WHAT NEEDS TO BE DONE: Find the line that contains "- side table [233,289,273,350]". Output it and every line after it to the end of the records, exactly as they appear.

Records from a data collection:
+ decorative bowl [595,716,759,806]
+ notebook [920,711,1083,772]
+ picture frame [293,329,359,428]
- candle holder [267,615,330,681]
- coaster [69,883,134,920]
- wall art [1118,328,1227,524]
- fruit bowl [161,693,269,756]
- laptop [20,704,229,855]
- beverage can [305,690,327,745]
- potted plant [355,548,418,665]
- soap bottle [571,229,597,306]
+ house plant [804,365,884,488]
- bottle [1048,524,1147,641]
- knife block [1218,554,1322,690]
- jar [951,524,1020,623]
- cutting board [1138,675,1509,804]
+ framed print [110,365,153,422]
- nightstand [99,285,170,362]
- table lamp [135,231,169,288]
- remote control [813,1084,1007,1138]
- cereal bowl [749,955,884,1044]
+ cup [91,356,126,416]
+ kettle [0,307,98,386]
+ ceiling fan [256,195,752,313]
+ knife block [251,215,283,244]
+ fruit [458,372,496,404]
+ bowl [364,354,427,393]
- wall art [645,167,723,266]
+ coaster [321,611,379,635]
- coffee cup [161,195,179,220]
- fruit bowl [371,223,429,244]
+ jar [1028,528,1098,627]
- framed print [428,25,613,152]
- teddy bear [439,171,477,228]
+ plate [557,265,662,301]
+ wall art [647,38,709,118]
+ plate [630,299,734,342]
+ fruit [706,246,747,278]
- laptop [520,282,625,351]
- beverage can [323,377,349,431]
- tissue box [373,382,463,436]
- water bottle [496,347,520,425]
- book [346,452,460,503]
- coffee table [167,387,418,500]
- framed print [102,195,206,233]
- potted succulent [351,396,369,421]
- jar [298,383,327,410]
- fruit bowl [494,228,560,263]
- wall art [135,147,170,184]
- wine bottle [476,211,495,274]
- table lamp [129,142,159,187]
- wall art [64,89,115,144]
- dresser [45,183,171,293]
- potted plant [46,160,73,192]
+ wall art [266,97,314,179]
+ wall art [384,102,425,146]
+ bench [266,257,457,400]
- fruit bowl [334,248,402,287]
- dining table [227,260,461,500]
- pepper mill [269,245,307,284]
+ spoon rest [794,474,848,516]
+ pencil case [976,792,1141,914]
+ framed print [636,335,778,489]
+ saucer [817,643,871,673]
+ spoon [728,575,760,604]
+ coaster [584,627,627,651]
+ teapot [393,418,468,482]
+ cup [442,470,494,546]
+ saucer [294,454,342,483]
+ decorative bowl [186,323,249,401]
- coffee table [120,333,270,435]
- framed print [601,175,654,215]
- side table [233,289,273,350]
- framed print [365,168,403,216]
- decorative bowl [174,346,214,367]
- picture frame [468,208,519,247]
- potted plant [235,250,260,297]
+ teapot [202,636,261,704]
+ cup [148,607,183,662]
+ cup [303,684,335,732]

YOUR RESPONSE:
- side table [233,289,273,350]
- framed print [365,168,403,216]
- decorative bowl [174,346,214,367]
- picture frame [468,208,519,247]
- potted plant [235,250,260,297]
+ teapot [202,636,261,704]
+ cup [148,607,183,662]
+ cup [303,684,335,732]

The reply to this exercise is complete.